Photographer Ray Roberts wonders about the ways of squirrels and hedgehogs in this week's Nature Watch....I came across another sweet chestnut tree growing on the edge of some woodland and there were lots of opened prickly husks lying on the ground. Now, usually there are three nuts in each husk, two thinnish ones with a fat one in the centre and all the husks that I could see only contained a couple of thin ones. No doubt the squirrels have been taking and eating the larger nuts.

Obviously, these small handsome animals know that the fat nuts are the most nutritious but when they are collecting hazel nuts, they only take those with a good, solid kernel. If you see a squirrel nut picking beneath a hazel tree, pick up a nut that has been left on the ground and crack it open. A pound to a penny, the shell will not contain a kernel. How do they know that, do they weigh them in their paws before carrying it away?

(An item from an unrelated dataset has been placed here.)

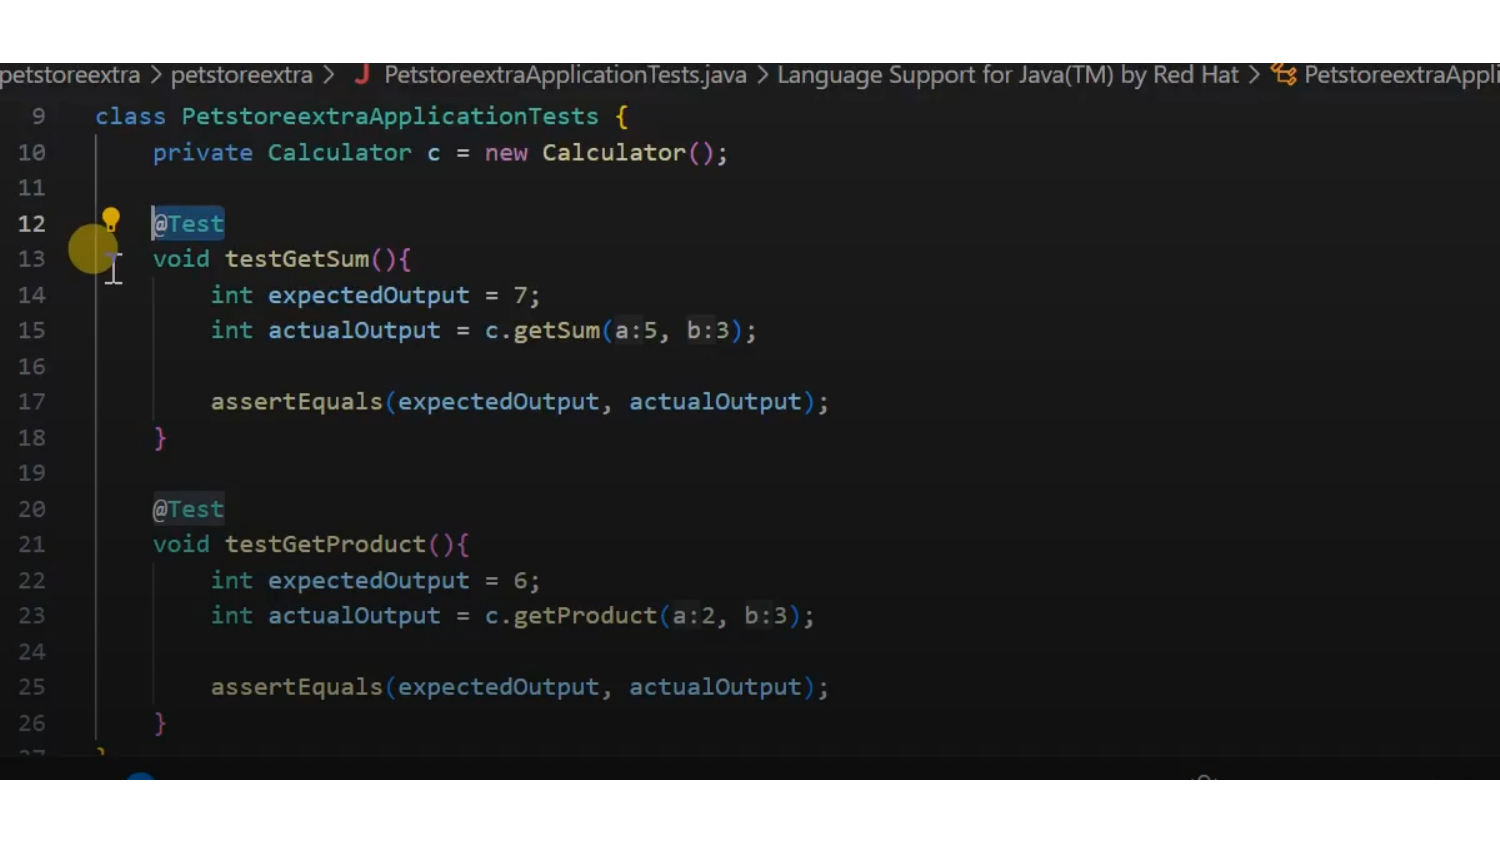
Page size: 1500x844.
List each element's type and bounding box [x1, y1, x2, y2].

picture [0, 63, 1500, 781]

I was looking at the different oak trees with their ripening acorns. In this country there are two native species and the best way to tell them apart is to look at the leaves and acorns. The English or pedunculate oak – Quercus robur – produces its acorns on short stalks and its leaves are stalkless. The sessile or durmast oak – Quercus petraea – grows its acorns directly from the twigs with its leaves on short stalks.

Timber from oak trees has been used since the time of the Vikings, during the 800s, to construct fighting ships and English ship builders are said to have used up to 3,000 trees to build a man-of-war. Oak was also used in roofs of churches and other civic and large buildings. Most of the pews and pulpits in churches were made of oak as is a lot of fine household furniture.

I walked past a stone wall in the parish that had lots of maidenhair spleenwort – Asplenium trichomanes – growing on it. This is a distinctive little fern with fronds that hardly ever grew longer than 15cm, or six inches, so is ideal for small garden walls and rockeries. In another front garden there was a beautiful group of glistening ink cap mushrooms growing beside a stone. Now, anyone who spotted these could not help thinking that they are as pretty as a group of flowers.

We noticed some hedgehog dropping on the lawn so we kept a sharp lookout for one of these small prickly animals that would be walking around the garden looking for food. We were rewarded some days later when one stopped to eat some cat food that we had placed on the concrete path. If you see signs of hedgehogs in the garden it is worth buying a few pouches of cat food for them to enjoy. Around this time of year these lovely little animals, that can live up to six years, are now beginning to hibernate under a pile of vegetation or, if you have one in your garden, in a ‘hedgehog hotel’.